Sol Blumenthal, the Singers’ decorator, helped them choose mellow, comfortable and colorful furnishings that compliment the architecture. These are not consistently modern or traditional, but represent good pieces from all periods, some new to the Singers and others renovated to suit the new Singer home.

Surrounded by magnificent pine trees, the desert sand-colored brick house blends perfectly with its setting. Those same sand-colored bricks used inside, within the combination living room-garden room, heighten the indoor-outdoor illusion. The brick blends beautifully with the rust-colored carpeting in those rooms and harmonizes with the bright floral pattern used on both sofas and shades of cinnamon and rust used in the living room.

This large central area forms the heart of the house. It extends the length of the structure, with all other major rooms opening into it. No walls separate the entrance hall from the living area.

The wall between entry and dining room is sliced red oak stained a walnut tone and inset with vertical panels of old, deeply beveled tinted glass.
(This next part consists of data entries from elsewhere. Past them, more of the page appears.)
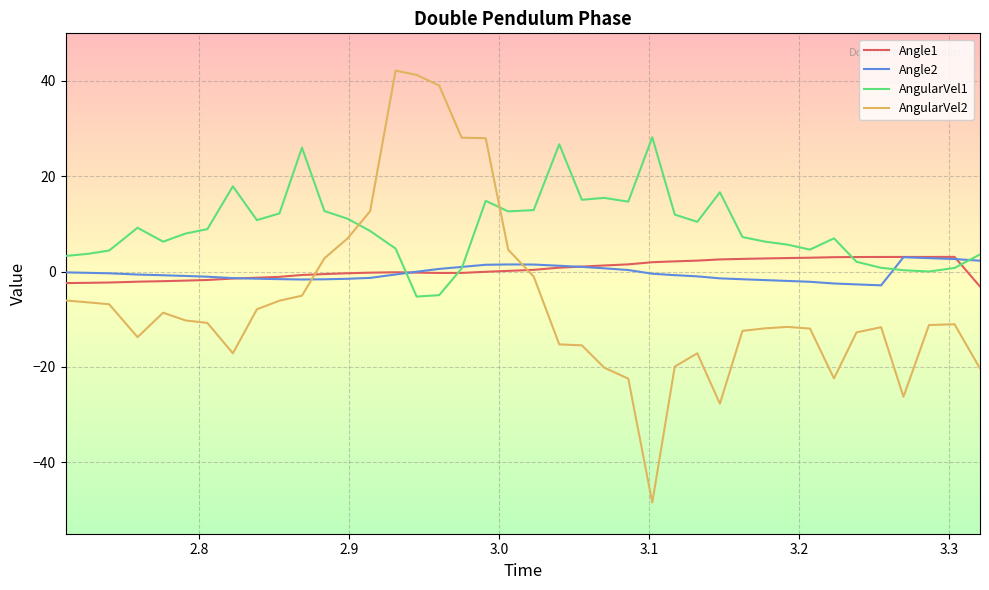

What is the minimum value shown in the chart?

-48.5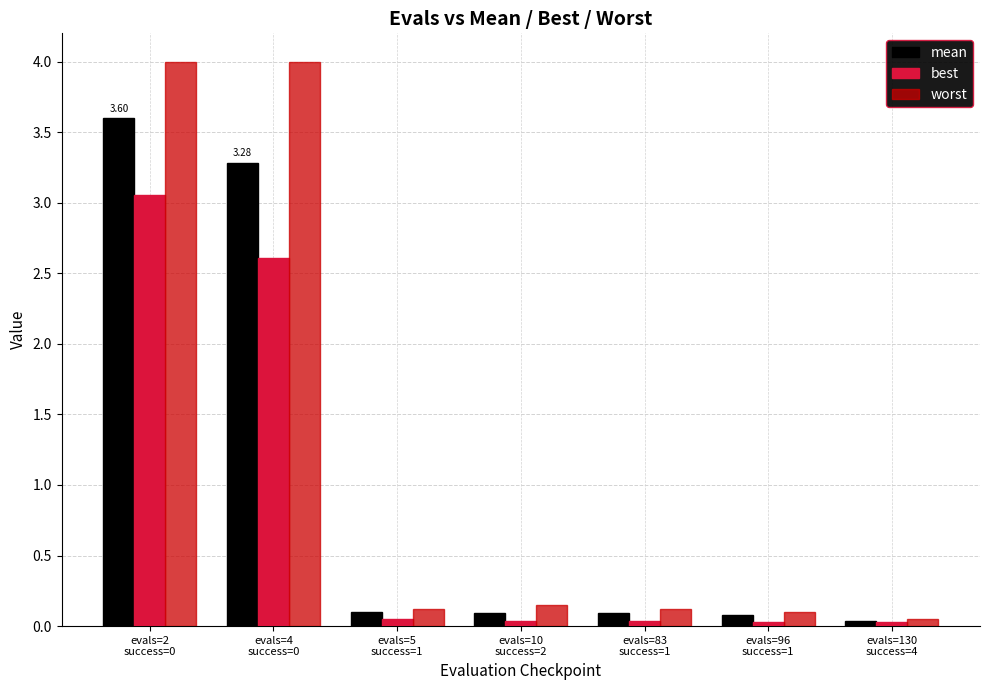

What are all the series names shown in the legend?

mean, best, worst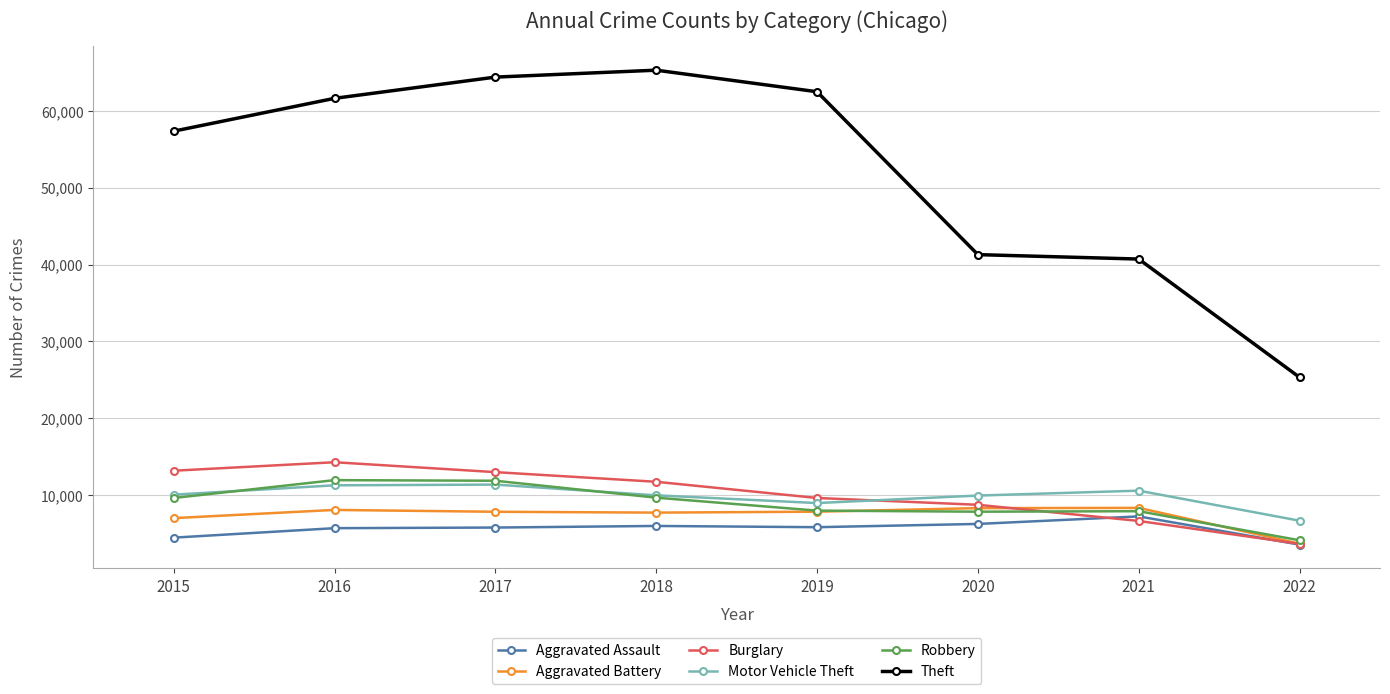

How many lines are shown in the chart?

6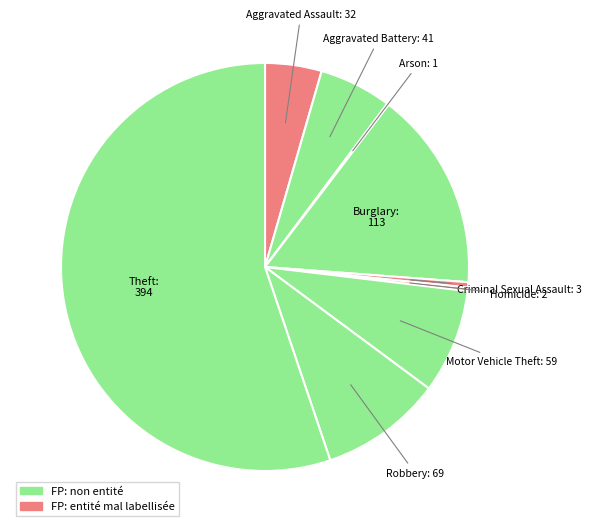

To the nearest percent, what is the average slice percentage?

11%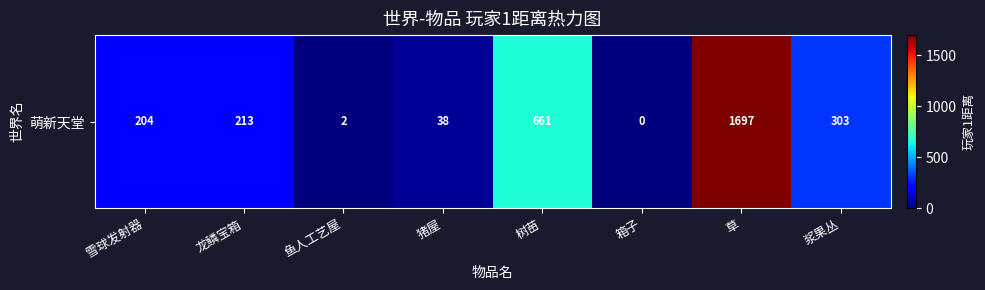

At which category does the chart reach its peak across all series?

草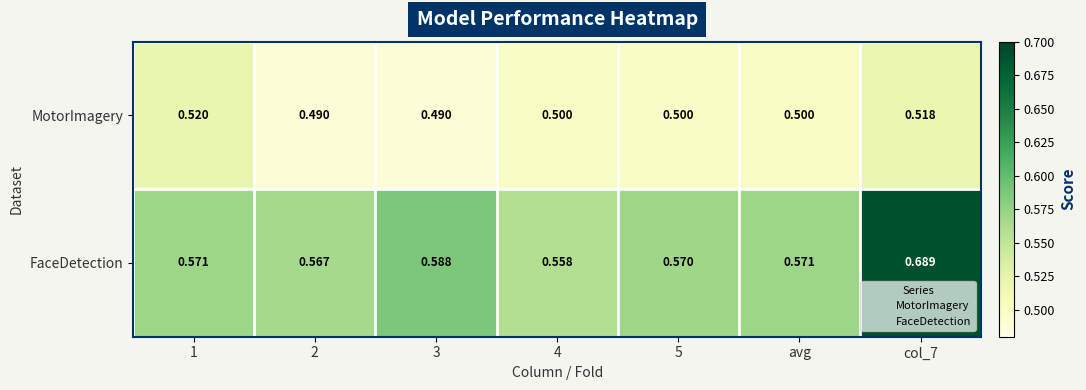

Rank the series at col_7 from highest to lowest value.

FaceDetection, MotorImagery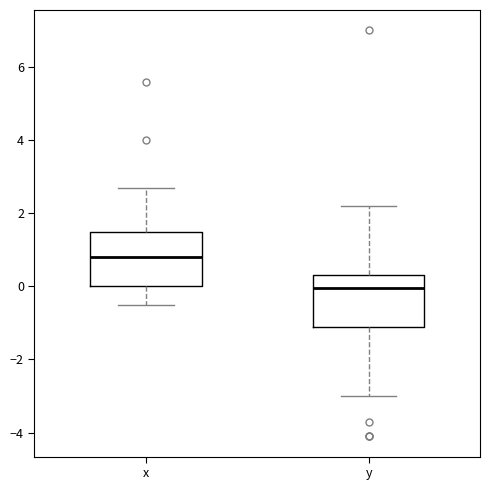

Which box's median line is the lowest?

y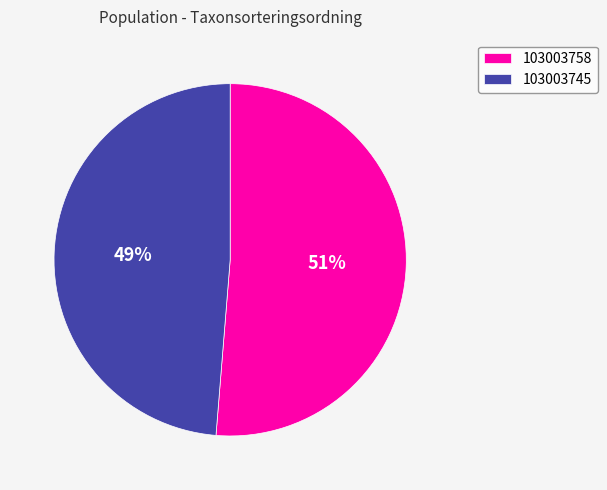

Does 103003745 represent more than half of the total?

No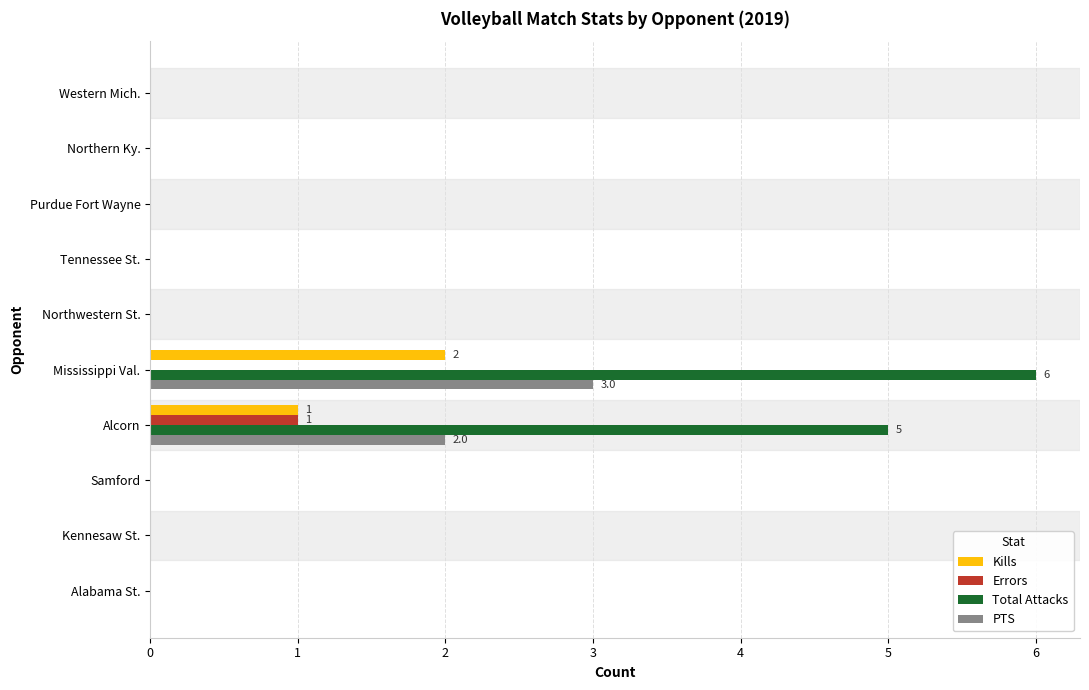

What is the sum of all Kills values?

3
The entry walls are papered in a flocked, geometric pattern in tones of cinnamon and sand.

The dining room, illuminated by soft cove lighting, features floral draperies in these same shades, Empire chairs covered in striped rust and beige linen, and a crystal chandelier.

The magnificent living room-garden room extends the earthy color scheme, and light floods in from the skylights at both ends of the house to liven the mood.

The living room is not formal, but has dignity and charm. The carved walnut library table behind a cinnamon-toned sofa, a pair of chairs done in patterned cut velvet, and a tall wing chair covered in copper and gray quilted shantung add richness. This handsome furniture is attractively arranged with the raised fireplace on the inside wall as a focal point.

“The gold chairs in the living room were our old host and hostess chairs,” Mrs. Singer said. “We shortened the legs and they fit in fine. We tried to use all out old pieces somewhere. The chairs and desk in our new bedroom were in the living room of our old house.”

The garden room end of the major part of the house features fixed glass panes above the draperies to admit additional light and provide a beautiful view of the treetops. Corresponding windows in the living room are covered by a very sheer Austrian shade which admits light and can be raised for additional views of the trees.

The garden room game table stands beside the sliding doors. Its four chairs, from the dining room of the Singers’ former home, look very effective in their new charcoal leather coverings. The handsome breakfront along a side wall also was renovated, with brass mesh replacing contoured glass and molding.

One side of the garden room opens into the master bedroom and the opposite side opens into the kitchen. These rooms have walls of glass sliding doors with glass fixed panes above the drapery line. The Singers open those draperies to expand the central area still further.

The master bedroom, serene in shades of blues and greens, features floral draperies hung on the atrium side from a wooden pole covered in the same fabric, and a matching bedspread. The dressing room has sliding frosted-glass doors which sparkle with “rainbows” when the sun shines through them. Fixed glass used above the sliding doors brings the outside in, as in other parts of the house. These sliding doors lead to the swimming pool.

The kitchens high step-down counter separates the work area from the breakfast area. This central counter has many advantages. It is high enough to hide “K.P.” activities, and it creates a good traffic pattern for the kitchen. People can circulate on each side.

The counter also contains surface units on one side and an indoor gas grill on the other. The other side of the counter provides hidden storage for china, glass, linen and appliances Mrs. Singer uses in the breakfast area.